**Your instructions**
Write out every record below exactly, leaving the pictures out.

[Saved data entries]
=== Begin Enclosure ===

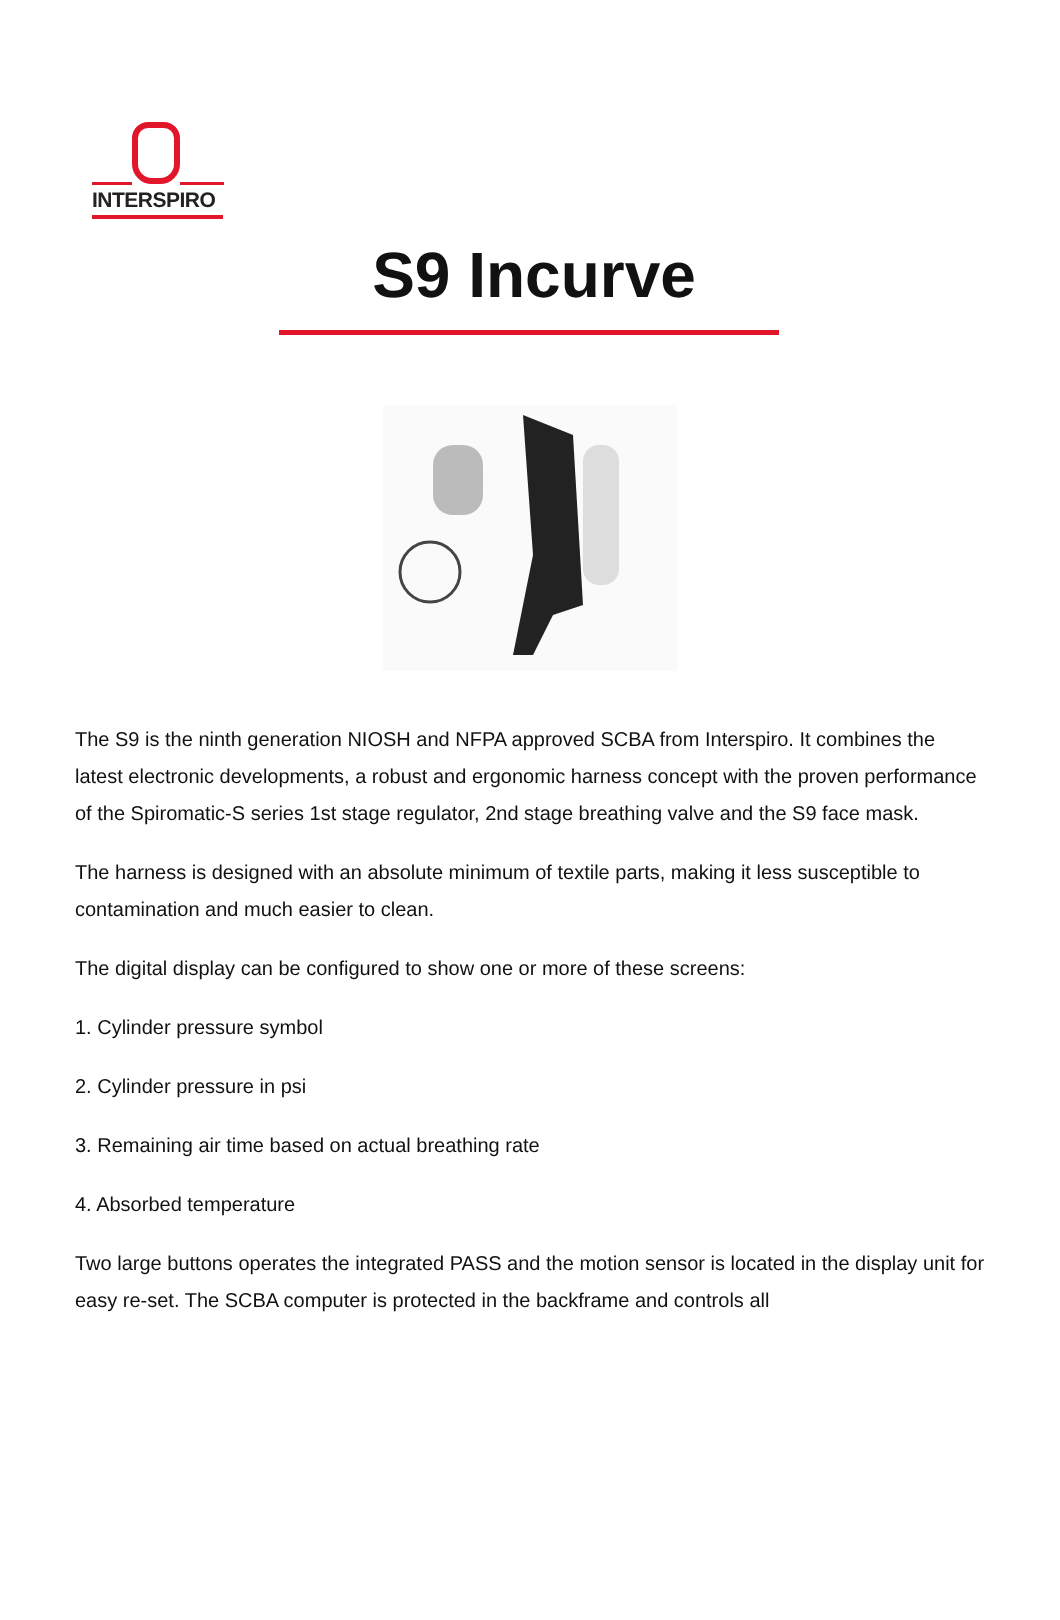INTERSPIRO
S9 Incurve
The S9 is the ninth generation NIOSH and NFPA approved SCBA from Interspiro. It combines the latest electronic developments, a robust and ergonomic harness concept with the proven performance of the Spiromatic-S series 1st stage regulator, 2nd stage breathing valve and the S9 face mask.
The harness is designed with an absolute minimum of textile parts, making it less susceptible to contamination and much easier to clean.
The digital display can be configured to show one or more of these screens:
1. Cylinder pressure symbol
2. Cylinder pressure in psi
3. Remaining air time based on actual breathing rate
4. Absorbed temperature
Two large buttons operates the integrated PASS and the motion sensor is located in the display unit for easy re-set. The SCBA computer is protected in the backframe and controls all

=== End Enclosure ===

**Final answer**
INTERSPIRO
S9 Incurve
The S9 is the ninth generation NIOSH and NFPA approved SCBA from Interspiro. It combines the latest electronic developments, a robust and ergonomic harness concept with the proven performance of the Spiromatic-S series 1st stage regulator, 2nd stage breathing valve and the S9 face mask.
The harness is designed with an absolute minimum of textile parts, making it less susceptible to contamination and much easier to clean.
The digital display can be configured to show one or more of these screens:
1. Cylinder pressure symbol
2. Cylinder pressure in psi
3. Remaining air time based on actual breathing rate
4. Absorbed temperature
Two large buttons operates the integrated PASS and the motion sensor is located in the display unit for easy re-set. The SCBA computer is protected in the backframe and controls all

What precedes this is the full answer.